The IMF has also warned of spillover impacts from abrupt financial tightening in the US or within the Asia-Pacific region would hold back growth, particularly in highly leveraged economies — like Australia.

The IMF noted core inflation — the preferred measure of economists because it excludes volatile price movements on items such as food and petrol — in Australia is moderating slowly.
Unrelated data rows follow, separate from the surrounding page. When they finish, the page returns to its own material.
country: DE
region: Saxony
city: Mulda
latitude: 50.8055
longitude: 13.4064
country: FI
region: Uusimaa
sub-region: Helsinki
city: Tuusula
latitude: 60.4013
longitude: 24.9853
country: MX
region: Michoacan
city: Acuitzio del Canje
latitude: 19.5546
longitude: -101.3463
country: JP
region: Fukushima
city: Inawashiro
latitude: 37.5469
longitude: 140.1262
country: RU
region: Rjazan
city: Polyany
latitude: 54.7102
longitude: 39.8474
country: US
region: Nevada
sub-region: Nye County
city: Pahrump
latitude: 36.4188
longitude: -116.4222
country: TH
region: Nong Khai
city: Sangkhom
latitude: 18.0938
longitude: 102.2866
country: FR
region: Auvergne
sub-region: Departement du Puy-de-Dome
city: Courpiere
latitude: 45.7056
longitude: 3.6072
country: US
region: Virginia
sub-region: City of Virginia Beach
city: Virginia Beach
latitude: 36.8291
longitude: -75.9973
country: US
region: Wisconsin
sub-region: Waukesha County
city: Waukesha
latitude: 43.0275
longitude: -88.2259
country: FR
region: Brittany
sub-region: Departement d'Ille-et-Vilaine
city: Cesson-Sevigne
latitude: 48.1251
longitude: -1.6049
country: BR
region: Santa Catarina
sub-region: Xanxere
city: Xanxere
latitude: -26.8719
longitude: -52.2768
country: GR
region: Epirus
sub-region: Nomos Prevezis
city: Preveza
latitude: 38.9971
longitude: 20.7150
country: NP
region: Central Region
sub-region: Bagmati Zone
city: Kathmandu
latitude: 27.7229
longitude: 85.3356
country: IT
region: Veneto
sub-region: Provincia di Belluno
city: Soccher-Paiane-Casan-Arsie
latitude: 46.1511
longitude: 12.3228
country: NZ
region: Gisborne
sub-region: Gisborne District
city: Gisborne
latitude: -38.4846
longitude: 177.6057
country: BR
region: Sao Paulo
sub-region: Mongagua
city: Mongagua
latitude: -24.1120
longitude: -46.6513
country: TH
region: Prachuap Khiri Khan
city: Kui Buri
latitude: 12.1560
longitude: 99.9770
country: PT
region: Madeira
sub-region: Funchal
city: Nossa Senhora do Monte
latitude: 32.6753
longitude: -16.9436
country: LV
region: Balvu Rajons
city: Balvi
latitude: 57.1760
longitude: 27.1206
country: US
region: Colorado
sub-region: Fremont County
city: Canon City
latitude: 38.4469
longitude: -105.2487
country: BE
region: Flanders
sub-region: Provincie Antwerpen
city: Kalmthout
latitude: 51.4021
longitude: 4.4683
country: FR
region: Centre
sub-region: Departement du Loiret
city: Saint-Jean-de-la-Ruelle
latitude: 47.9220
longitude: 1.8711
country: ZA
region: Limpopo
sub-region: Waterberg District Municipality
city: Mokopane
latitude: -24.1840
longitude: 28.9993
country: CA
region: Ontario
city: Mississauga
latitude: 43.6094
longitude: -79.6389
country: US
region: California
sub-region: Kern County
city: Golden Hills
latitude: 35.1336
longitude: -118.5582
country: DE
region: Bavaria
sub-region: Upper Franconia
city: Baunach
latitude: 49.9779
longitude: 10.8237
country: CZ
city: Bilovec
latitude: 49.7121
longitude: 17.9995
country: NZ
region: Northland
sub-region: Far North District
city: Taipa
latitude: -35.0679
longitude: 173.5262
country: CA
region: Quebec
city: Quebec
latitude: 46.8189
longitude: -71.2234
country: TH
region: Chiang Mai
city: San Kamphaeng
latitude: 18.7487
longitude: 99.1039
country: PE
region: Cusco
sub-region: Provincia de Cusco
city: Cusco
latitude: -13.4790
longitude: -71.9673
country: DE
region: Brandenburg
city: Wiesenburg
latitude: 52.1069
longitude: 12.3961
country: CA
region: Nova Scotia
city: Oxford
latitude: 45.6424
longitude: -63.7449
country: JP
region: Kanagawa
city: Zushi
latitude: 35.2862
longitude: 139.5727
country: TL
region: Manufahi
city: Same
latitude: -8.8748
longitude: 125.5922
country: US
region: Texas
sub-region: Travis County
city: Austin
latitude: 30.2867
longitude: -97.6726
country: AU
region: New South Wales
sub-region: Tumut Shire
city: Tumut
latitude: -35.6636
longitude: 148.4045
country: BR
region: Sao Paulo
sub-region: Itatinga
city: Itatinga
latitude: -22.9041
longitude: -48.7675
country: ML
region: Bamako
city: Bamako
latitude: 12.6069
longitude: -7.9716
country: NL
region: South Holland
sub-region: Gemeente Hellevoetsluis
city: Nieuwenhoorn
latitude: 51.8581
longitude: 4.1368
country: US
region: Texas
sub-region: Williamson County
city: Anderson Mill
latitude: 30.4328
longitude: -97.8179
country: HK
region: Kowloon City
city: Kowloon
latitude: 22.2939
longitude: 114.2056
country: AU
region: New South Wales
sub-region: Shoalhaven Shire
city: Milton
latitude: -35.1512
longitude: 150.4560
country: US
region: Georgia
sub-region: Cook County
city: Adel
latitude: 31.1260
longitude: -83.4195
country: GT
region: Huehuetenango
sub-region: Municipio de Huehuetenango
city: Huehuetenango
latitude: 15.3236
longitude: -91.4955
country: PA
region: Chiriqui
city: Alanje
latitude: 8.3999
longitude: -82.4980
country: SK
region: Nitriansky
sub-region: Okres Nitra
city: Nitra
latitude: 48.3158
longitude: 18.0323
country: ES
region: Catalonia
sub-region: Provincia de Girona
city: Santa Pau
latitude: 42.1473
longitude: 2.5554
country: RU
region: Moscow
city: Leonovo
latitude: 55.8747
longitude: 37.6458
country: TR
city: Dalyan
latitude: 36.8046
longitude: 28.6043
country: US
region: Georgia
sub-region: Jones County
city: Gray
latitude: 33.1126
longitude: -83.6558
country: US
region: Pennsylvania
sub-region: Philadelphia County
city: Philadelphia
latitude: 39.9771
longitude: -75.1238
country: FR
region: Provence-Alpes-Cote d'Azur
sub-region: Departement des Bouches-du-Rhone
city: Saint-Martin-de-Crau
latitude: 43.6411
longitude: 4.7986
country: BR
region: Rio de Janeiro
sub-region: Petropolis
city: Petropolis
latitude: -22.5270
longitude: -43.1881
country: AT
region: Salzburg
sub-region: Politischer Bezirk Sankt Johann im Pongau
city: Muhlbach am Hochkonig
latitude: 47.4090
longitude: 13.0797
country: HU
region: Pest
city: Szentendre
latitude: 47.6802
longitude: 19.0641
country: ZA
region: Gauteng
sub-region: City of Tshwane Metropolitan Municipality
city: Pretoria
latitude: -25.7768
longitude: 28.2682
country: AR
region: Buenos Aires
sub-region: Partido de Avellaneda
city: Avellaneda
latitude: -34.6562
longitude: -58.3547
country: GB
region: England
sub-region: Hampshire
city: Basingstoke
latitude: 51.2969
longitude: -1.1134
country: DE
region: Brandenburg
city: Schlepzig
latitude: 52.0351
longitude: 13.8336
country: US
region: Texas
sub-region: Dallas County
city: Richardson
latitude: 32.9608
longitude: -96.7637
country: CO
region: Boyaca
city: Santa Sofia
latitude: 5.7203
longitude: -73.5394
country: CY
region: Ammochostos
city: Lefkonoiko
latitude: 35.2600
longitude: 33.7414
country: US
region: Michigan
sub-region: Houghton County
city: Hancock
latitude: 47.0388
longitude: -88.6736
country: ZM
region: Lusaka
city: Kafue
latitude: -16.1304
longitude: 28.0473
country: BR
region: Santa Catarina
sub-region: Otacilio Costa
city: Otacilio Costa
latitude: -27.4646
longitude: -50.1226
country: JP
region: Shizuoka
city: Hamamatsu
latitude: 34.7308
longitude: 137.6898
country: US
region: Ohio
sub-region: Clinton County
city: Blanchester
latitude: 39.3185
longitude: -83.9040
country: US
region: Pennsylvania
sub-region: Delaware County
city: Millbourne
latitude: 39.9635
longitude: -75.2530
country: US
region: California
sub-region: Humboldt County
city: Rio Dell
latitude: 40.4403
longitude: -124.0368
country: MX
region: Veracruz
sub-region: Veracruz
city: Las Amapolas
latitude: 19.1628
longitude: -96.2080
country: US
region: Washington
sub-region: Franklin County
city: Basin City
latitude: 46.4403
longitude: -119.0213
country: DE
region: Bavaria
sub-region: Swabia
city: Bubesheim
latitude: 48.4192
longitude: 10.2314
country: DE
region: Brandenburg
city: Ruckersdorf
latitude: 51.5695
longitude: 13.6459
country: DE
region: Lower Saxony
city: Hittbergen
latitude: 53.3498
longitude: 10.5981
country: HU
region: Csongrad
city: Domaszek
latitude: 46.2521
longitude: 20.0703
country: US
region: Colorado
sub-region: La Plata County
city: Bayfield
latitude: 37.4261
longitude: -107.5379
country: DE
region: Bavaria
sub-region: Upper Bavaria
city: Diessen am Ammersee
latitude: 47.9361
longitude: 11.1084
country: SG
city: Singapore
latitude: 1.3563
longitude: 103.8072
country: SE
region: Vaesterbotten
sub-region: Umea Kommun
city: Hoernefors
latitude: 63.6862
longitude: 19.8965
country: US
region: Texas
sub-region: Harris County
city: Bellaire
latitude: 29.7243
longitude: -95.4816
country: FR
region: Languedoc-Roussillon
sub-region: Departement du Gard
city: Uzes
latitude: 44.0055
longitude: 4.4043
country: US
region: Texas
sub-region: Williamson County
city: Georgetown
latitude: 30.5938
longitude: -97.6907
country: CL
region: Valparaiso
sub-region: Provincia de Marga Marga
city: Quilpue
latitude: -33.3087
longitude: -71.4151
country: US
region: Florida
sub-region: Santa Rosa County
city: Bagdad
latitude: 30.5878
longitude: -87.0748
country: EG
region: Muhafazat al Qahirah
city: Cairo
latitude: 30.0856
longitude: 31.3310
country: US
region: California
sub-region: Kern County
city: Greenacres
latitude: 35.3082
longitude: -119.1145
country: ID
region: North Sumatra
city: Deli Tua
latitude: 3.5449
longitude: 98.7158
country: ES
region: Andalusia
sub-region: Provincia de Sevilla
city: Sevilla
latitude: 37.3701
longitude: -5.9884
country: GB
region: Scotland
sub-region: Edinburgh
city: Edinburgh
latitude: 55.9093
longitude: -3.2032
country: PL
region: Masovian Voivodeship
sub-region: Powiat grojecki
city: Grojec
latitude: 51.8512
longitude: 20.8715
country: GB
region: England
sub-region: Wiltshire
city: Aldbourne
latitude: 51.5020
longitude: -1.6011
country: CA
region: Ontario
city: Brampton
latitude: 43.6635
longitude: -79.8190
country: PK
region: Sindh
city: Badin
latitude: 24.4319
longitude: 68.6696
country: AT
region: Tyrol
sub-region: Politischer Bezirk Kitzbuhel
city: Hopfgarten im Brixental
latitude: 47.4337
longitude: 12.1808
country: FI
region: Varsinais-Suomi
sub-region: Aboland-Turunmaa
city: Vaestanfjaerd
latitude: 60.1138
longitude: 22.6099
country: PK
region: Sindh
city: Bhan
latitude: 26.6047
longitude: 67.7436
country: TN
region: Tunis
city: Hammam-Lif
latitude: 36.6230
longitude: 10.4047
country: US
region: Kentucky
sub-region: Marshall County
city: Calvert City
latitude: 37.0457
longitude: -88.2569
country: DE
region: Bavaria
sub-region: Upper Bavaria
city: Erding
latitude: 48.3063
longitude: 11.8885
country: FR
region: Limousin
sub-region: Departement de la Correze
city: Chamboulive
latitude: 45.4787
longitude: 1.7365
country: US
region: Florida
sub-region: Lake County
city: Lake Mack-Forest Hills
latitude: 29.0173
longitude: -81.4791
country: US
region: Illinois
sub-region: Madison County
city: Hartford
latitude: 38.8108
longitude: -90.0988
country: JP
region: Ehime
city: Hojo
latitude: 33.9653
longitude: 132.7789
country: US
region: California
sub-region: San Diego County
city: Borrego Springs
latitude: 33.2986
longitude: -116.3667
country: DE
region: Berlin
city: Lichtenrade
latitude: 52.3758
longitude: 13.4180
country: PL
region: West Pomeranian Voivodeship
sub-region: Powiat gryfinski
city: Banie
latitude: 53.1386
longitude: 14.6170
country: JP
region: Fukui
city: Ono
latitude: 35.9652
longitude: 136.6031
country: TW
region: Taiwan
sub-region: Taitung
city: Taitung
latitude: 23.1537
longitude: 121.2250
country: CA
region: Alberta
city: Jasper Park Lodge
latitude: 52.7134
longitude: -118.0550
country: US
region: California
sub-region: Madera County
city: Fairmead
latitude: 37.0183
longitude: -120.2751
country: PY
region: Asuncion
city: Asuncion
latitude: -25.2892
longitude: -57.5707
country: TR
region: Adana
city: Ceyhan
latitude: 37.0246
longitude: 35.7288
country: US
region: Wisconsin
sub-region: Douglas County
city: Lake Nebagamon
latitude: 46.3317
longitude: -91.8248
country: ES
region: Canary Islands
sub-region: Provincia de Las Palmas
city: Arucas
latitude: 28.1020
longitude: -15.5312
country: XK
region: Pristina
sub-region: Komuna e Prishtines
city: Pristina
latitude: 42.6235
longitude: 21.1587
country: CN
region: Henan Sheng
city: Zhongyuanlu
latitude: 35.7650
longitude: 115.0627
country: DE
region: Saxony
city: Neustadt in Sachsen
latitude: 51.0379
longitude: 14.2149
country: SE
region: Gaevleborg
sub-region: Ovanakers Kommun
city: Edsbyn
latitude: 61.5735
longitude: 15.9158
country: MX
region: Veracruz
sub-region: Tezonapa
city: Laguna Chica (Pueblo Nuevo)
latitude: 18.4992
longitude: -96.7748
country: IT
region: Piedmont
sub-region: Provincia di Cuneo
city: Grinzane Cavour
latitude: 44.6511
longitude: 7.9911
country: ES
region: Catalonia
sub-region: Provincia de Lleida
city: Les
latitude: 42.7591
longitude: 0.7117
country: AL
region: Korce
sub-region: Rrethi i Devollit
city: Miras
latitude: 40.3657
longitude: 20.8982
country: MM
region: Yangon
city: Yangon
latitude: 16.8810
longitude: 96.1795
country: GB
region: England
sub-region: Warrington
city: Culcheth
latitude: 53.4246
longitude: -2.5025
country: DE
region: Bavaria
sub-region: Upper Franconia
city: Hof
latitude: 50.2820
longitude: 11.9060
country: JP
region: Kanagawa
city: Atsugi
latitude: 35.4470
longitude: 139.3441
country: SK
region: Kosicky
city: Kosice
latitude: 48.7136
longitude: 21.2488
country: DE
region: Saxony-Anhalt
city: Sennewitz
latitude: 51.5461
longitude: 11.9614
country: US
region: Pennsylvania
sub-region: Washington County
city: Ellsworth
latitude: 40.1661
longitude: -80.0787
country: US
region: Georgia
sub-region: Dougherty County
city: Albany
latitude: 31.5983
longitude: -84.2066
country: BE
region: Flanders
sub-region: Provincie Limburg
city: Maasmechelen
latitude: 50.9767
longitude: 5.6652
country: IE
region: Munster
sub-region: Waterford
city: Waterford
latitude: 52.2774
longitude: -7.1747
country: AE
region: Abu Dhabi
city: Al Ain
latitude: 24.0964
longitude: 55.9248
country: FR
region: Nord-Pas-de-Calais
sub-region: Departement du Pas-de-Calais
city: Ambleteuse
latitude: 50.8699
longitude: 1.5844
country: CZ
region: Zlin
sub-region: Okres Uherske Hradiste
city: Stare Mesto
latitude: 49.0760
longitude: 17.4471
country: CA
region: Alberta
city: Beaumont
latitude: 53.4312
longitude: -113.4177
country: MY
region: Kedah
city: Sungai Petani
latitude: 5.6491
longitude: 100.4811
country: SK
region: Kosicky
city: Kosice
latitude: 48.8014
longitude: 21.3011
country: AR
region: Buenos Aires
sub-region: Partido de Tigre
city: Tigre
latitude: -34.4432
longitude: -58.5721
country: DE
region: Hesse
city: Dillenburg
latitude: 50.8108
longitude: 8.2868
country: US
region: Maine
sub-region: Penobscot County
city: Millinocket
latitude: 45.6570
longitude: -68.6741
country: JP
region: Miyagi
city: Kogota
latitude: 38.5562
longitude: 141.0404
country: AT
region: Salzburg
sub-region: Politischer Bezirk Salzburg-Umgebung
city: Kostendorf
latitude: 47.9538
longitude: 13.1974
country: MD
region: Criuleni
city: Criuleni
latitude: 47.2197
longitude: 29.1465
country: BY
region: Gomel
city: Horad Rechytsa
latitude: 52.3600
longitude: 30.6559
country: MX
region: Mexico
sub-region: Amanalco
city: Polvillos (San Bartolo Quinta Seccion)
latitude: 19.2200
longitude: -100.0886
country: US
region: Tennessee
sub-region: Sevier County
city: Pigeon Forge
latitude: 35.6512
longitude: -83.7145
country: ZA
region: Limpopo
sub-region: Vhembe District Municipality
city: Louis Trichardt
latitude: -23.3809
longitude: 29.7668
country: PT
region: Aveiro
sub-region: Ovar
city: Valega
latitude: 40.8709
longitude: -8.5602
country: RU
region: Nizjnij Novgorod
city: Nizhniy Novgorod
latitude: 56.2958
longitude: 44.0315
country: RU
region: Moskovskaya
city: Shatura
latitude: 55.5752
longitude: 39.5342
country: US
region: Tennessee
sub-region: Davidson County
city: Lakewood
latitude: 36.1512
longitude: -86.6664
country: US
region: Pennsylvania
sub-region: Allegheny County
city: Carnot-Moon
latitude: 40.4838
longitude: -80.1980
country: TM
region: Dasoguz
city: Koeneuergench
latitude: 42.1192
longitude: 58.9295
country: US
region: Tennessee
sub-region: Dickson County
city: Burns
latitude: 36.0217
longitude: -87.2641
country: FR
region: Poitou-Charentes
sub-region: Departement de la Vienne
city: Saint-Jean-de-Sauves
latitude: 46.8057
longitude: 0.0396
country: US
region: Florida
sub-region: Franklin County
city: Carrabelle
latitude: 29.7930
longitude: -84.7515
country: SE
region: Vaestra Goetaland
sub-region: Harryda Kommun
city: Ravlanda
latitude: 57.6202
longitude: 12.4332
It expects “tight financial conditions” — high interest rates and lower wages growth — to hold back demand, with the exports outlook dependant on price movements of global commodities.

With Australia’s unemployment rate still low — though the RBA expects gradual loosening from here — interest rates are being recommended to stay at elevated levels to ensure the full impact of rate hikes are felt.

“Central banks should stay the course in their monetary policy response or be ready to tighten until inflation is expected to decline firmly to the target range,” the IMF said.

Many economists do not expect interest rate cuts until at least the middle of next year, and the RBA on Tuesday warned its tolerance for inflation being above target was limited, suggesting it is more inclined to raise rates than not should inflation figures next week be higher than desired.

The IMF also expects a sluggish China to weigh on demand in the broader region.

“Upgrades to growth in the United States and Japan will do less to offset the drag from China than historical patterns suggest, as global demand is rotating from goods to services and from foreign sources to domestic manufacturers,” it said.